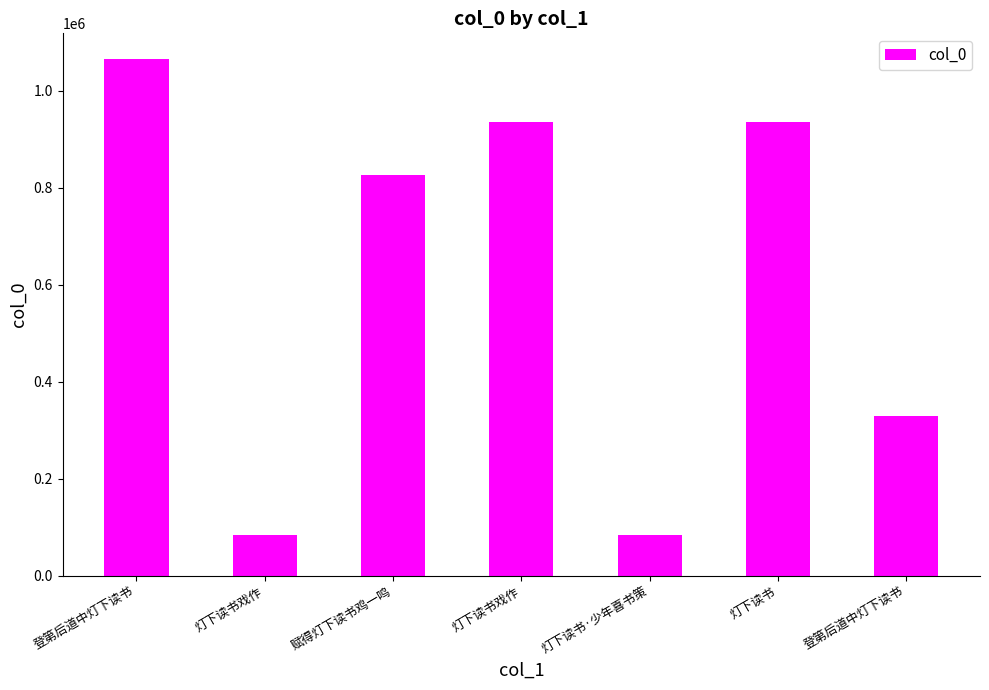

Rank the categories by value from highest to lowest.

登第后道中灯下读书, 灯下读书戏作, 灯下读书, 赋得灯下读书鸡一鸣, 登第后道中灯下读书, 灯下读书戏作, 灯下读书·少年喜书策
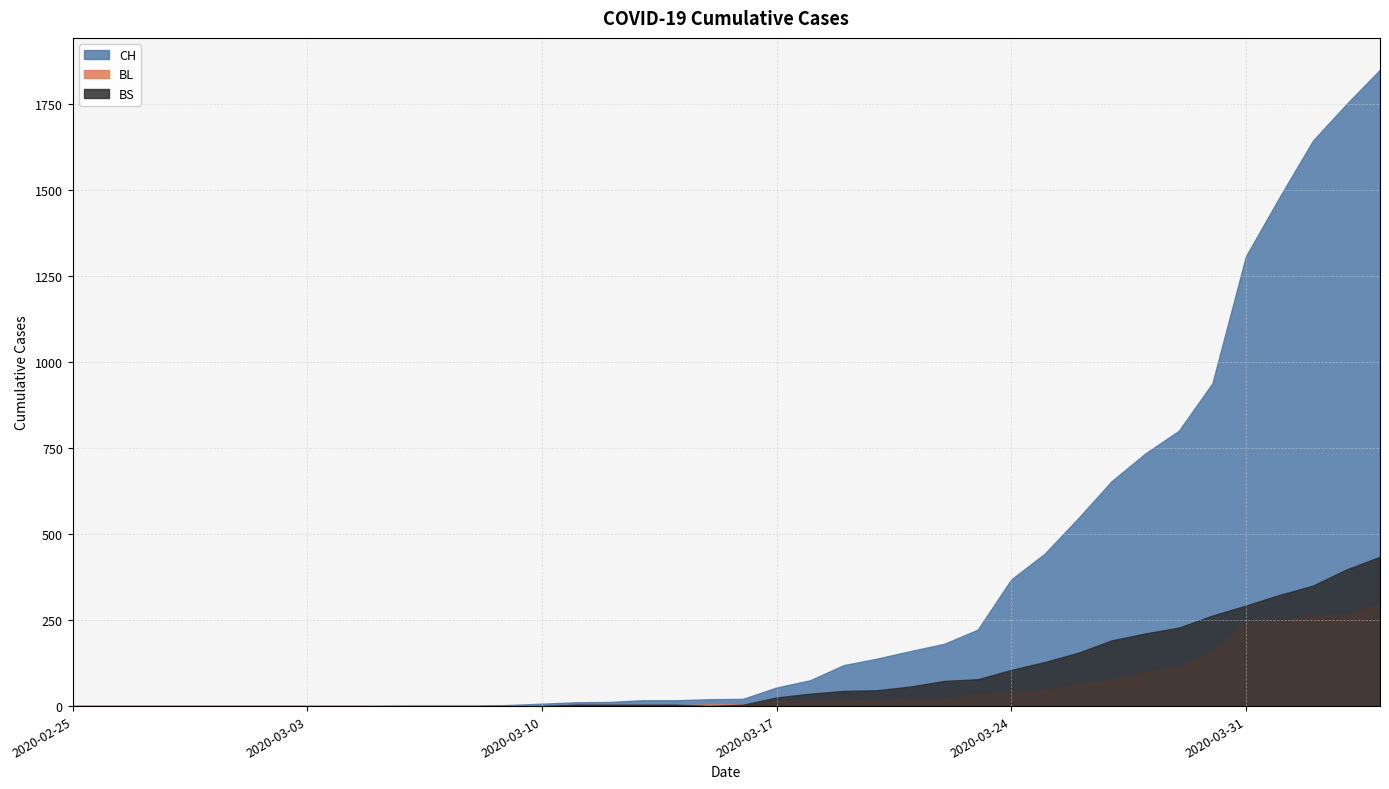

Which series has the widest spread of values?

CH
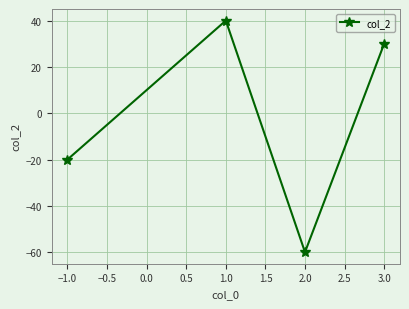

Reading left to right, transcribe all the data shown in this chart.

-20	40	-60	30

--

→ **ACTIVITY**
Format all the data above as a numbered list with one item per line. Omit blank lines and the pictures.

→ **EXPECTED ANSWER**
1. Rank the categories by value from highest to lowest.
2. 登第后道中灯下读书, 灯下读书戏作, 灯下读书, 赋得灯下读书鸡一鸣, 登第后道中灯下读书, 灯下读书戏作, 灯下读书·少年喜书策
3. Which series has the widest spread of values?
4. CH
5. Reading left to right, transcribe all the data shown in this chart.
6. -20	40	-60	30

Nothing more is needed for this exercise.